"I am not ignorant," she said. "I know the crime you lay to the Logerie father; but I know also what I owe to the son, wounded for me and still bleeding from that wound. As to his father's crime,--if his father really committed it, which God alone can decide,--he expiated that crime by a violent death."
"Yes," replied Jean Oullier, lowering his head; "that is true."
"Who dares to penetrate the judgments of Providence? Can you venture to say that when he, in his turn, appeared before that Judgment-seat, pale and bloody from a violent death, the Divine mercy was not laid upon his head? Why, then, if God himself may have been satisfied, should you be more stern, more implacable than God?"
Jean Oullier listened without replying. Every word of Petit-Pierre made the religious chords of his heart vibrate, and shook his resolutions of hatred toward Baron Michel, but did not uproot them altogether.
"Monsieur Michel," continued Petit-Pierre, "is a good and brave young man, gentle and modest, simple and devoted; he is rich, which certainly does no harm. I think that your young mistress, with her rather self-willed character and her habits of independence, could not do better. I am convinced she will be perfectly happy with a man of his nature. Why ask more of God, my poor Jean Oullier? Forget the past," added Petit-Pierre, with a sigh. "Alas! if we remembered all, we could love nothing."
Jean Oullier shook his head.
"Monsieur Petit-Pierre," he said, "you speak well and like a good Christian; but there are things that cannot be driven from the memory, and, unfortunately for Monsieur Michel, my connection with his father is one of them."

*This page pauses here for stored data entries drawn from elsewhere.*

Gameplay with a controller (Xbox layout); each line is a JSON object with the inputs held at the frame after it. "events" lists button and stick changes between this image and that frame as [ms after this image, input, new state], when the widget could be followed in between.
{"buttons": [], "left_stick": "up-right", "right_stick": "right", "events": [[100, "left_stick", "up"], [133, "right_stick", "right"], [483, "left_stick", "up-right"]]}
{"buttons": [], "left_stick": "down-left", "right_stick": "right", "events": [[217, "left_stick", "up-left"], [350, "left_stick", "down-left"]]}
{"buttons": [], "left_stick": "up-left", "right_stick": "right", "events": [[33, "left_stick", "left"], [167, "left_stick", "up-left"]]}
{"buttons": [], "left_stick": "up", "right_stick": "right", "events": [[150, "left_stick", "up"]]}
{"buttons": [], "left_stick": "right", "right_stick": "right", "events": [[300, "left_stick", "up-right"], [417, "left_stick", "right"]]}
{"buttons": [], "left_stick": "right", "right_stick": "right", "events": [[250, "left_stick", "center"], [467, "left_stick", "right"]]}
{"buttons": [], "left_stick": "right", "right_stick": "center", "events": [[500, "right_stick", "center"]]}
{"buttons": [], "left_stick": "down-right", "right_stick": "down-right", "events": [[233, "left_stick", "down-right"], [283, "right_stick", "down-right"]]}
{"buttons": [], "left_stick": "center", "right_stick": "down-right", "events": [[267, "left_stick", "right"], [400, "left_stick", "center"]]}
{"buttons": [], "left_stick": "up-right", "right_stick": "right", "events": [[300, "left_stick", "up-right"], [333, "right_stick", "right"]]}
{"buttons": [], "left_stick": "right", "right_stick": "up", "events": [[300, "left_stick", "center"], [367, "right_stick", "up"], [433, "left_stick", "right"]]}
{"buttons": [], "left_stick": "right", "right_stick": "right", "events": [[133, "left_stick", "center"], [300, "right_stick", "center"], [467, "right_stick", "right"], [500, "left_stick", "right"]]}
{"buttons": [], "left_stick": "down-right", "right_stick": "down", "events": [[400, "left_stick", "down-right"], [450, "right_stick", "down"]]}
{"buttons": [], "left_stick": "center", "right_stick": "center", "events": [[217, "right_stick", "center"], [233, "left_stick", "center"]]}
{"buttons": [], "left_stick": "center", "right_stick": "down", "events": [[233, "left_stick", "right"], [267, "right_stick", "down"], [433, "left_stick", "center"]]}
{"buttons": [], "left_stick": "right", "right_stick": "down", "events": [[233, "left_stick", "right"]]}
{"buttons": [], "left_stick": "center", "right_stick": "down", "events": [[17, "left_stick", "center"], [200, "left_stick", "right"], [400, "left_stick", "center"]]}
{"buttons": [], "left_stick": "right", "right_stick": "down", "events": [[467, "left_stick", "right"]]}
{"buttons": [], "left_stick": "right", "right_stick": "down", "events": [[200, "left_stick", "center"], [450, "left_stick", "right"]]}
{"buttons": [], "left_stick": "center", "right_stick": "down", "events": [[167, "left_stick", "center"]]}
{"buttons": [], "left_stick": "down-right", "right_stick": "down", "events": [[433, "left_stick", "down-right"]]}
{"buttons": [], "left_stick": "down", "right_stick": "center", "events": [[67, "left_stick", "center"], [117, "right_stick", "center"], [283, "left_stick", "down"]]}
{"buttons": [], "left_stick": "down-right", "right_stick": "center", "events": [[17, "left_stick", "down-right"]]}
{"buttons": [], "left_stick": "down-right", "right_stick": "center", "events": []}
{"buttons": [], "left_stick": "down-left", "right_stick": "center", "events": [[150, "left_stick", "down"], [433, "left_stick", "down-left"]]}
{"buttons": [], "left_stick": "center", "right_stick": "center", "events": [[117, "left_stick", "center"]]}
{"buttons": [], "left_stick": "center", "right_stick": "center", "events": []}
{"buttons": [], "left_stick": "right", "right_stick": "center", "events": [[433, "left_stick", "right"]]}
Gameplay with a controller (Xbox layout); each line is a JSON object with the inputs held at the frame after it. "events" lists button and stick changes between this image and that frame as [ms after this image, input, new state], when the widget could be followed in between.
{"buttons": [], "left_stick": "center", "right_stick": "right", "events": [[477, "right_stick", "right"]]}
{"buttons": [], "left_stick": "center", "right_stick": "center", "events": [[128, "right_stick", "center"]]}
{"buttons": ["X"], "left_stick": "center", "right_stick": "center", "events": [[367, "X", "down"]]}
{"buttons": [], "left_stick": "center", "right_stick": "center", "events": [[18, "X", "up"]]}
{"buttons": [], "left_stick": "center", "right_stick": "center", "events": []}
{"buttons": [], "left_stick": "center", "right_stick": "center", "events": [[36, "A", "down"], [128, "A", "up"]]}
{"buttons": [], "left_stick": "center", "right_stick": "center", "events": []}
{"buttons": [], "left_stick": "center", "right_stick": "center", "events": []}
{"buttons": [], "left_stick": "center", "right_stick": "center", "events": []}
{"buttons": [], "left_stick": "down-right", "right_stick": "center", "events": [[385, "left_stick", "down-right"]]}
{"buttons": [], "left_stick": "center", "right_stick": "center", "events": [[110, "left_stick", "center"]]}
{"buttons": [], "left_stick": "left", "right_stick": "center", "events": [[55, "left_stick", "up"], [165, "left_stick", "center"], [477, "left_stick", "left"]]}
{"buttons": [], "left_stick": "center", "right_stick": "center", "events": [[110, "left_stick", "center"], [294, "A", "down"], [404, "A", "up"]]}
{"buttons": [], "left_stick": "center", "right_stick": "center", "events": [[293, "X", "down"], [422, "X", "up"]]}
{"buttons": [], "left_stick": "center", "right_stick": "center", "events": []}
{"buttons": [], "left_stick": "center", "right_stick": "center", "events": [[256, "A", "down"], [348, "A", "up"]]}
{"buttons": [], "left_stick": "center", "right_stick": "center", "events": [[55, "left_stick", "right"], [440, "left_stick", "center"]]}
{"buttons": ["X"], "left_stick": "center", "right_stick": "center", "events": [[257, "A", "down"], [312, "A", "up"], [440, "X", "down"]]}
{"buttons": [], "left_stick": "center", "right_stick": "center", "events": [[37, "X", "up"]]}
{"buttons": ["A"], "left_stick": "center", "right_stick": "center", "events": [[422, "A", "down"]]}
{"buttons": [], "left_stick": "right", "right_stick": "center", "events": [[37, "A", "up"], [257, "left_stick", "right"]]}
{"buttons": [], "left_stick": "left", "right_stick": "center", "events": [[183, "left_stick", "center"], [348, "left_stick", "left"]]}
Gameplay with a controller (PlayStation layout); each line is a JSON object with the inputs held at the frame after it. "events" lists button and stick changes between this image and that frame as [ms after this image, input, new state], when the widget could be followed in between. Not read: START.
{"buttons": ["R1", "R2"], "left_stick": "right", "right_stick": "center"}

"I do not ask your secrets, Jean," replied Petit-Pierre, gravely; "but the young baron, as you know, has shed his blood for me. He has been my guide; he has given me a refuge in this house, which is his. I feel something more than regard for him,--I feel gratitude; and it would be a real grief to me to think that dissensions existed among my friends. So, my dear Jean Oullier, in the name of the devotion you have shown to my person, I ask you, if not to abjure your memories,--for, as you say, we cannot always do that,--at any rate, to stifle your hatred until time, until the sight of the happiness the son of your enemy bestows upon the child you have brought up and loved, has effaced that hatred from your soul."
"Let that happiness come in the way God wills, and I will thank Him for it; but I do not believe it will enter the château de Souday with Monsieur Michel."
"Why not, if you please, my good Jean?"